S:1 – Ep.6
Cosma Manera è una persona qualunque.
Figlio del generale di divisione dei reali carabinieri Ferdinando Manera e di Delfina Ruggero, a undici anni entrò nel Collegio Militare di Milano e in seguito fu ammesso all’Accademia di Modena.
Negli studi è molto brillante, in particolare, ha una naturale propensione per l’apprendimento delle lingue: francese, inglese, tedesco, greco, turco, bulgaro, serbo e russo.
A 18 anni fu trasferito a Catania e grazie a queste abilità linguistiche, nel 1899, venne inviato a Creta per seguire da vicino la situazione successiva alla guerra greco-turca.
Probabilmente il suo nome suonerà sconosciuto ai più, ma la storia che andiamo a narrare oggi che vede protagonista il valoroso ufficiale astigiano è un esempio di valore e coraggio come pochi ne abbiamo narrate.
Racconterò quella di un ufficiale dei carabinieri soprannominato il “padre degli irridenti” che ha ricevuto i solenni funerali di stato quando morì, nel 1958, a 81 anni.
Decine di migliaia di italiani in uniforme austriaca partirono per combattere in nome dell’Imperatore d’Austria.
L’Italia, intanto, durante la guerra diventò nemica dell’Austria Ungheria, e quando la guerra finì nel 1918 e l’Impero Austro ungarico si sciolse, Trentino, Alto Adige, Venezia Giulia, Istria e Zara furono annesse all’Italia.
Per quei soldati rimasti in Russia improvvisamente non esisteva più un governo che li reclamasse e loro stessi non sapevano più chi fossero o per chi avessero combattuto.
Erano uomini letteralmente perduti, dentro e fuori, alcuni relegati in campi di prigionia, altri mendicanti per le strade, nel freddo, fra miseria, sommosse rivoluzionari ed epidemie, in un mondo troppo vasto per pensare di riuscire a ritornare dalle proprie famiglie.
In Italia li chiamano “irredenti”, perché potrebbero redimersi arruolandosi nell’esercito italiano e guadagnarsi la cittadinanza italiana, eppure per le ragioni dette prima non lo fanno.

....

COMPITI ED ESERCIZI:
- a) Elenca tutte le lingue che, secondo il testo su Cosma Manera, egli aveva una naturale propensione ad apprendere.
- b) Prosegui il testo su Cosma Manera partendo subito dopo la sua ultima frase.

[Voci della raccolta]
....

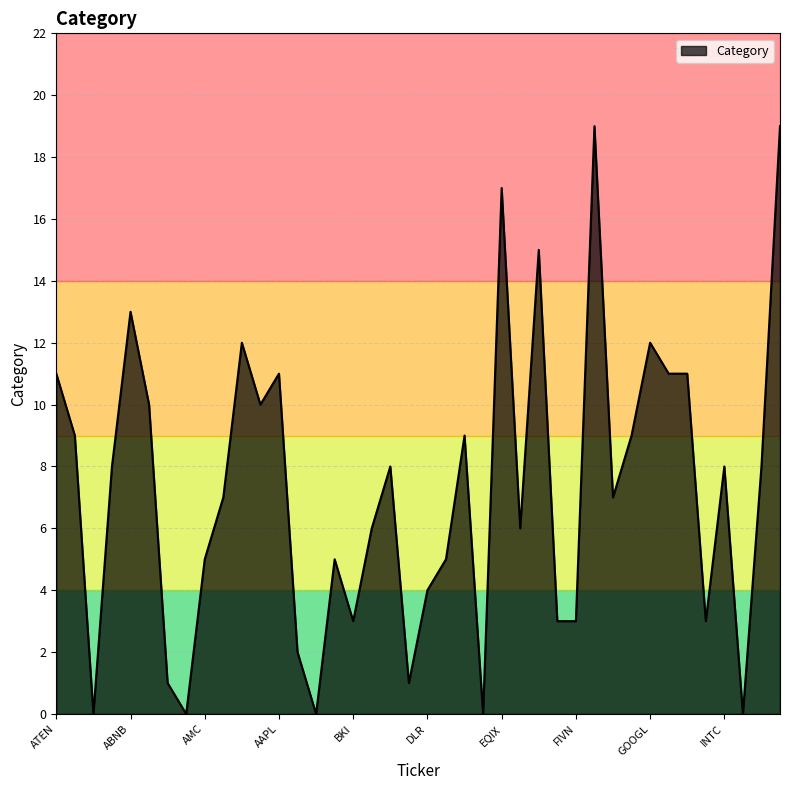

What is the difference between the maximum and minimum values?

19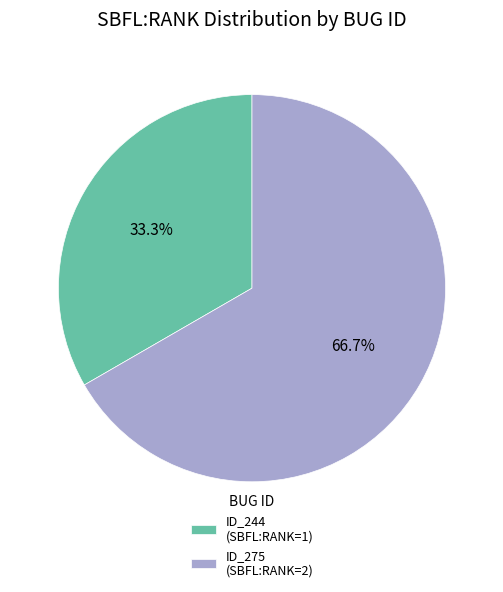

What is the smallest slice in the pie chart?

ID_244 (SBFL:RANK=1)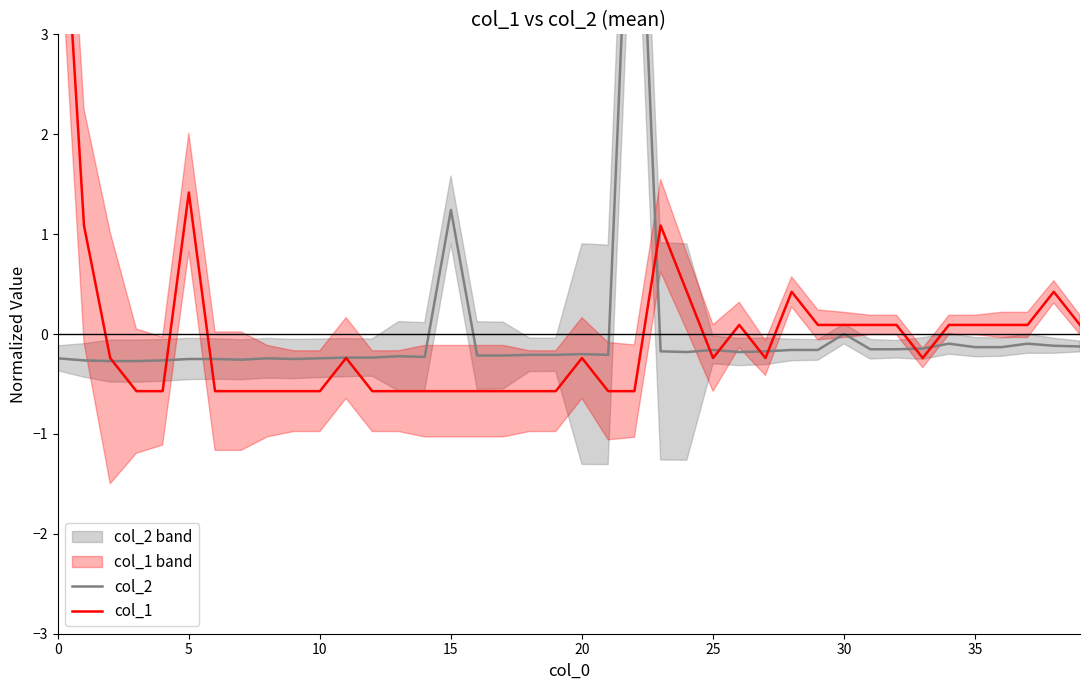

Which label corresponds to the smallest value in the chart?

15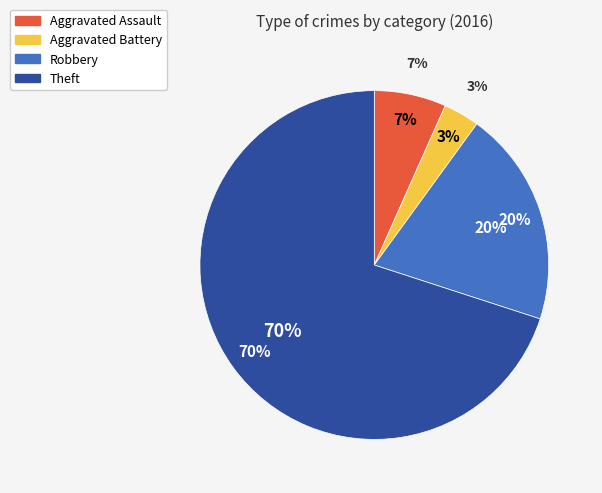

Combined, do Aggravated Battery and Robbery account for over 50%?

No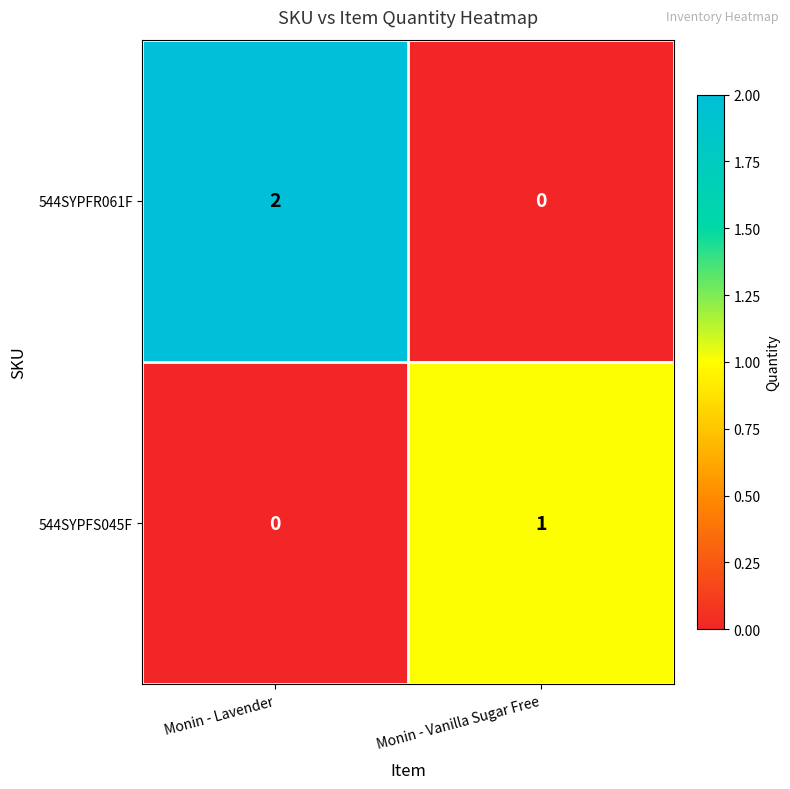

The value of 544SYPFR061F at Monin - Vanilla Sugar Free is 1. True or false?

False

....

SOLUZIONI DEGLI ESERCIZI:
- a) Francese, inglese, tedesco, greco, turco, bulgaro, serbo e russo.

- b)
Per recuperarli il governo manda in Russia tre ufficiali dei Carabinieri: il maggiore Giovanni Squillero, il capitano Nemore Moda e il capitano Marco Cosma Manera.
Doti organizzative, capacità linguistiche ed esperienza di azione in condizioni proibitive: Cosma era quindi l’uomo ideale per tentare il recupero degli irredenti e doveva radunarli e riportarli in Italia.
Era una missione che anche al giorno d’oggi farebbe tremare i polsi a chiunque, vista la enorme vastità del campo in cui ci si doveva muovere Cent’anni fa.
Verso il termine della Grande guerra, quel compito doveva sembrare quasi disperato.
Allo scoppio della prima guerra mondiale, Manera tornò in Italia per organizzare nel Cadore la sorveglianza militare delle linee ferroviarie nelle retrovie del fronte italiano e nel 1916 venne inviato in Russia, per partecipare alla missione atta alla ricerca e il rimpatrio di circa 20 000 soldati austro-ungarici di etnia italiana, prigionieri di guerra o dispersi in Russia, tra la Siberia e il Turkestan.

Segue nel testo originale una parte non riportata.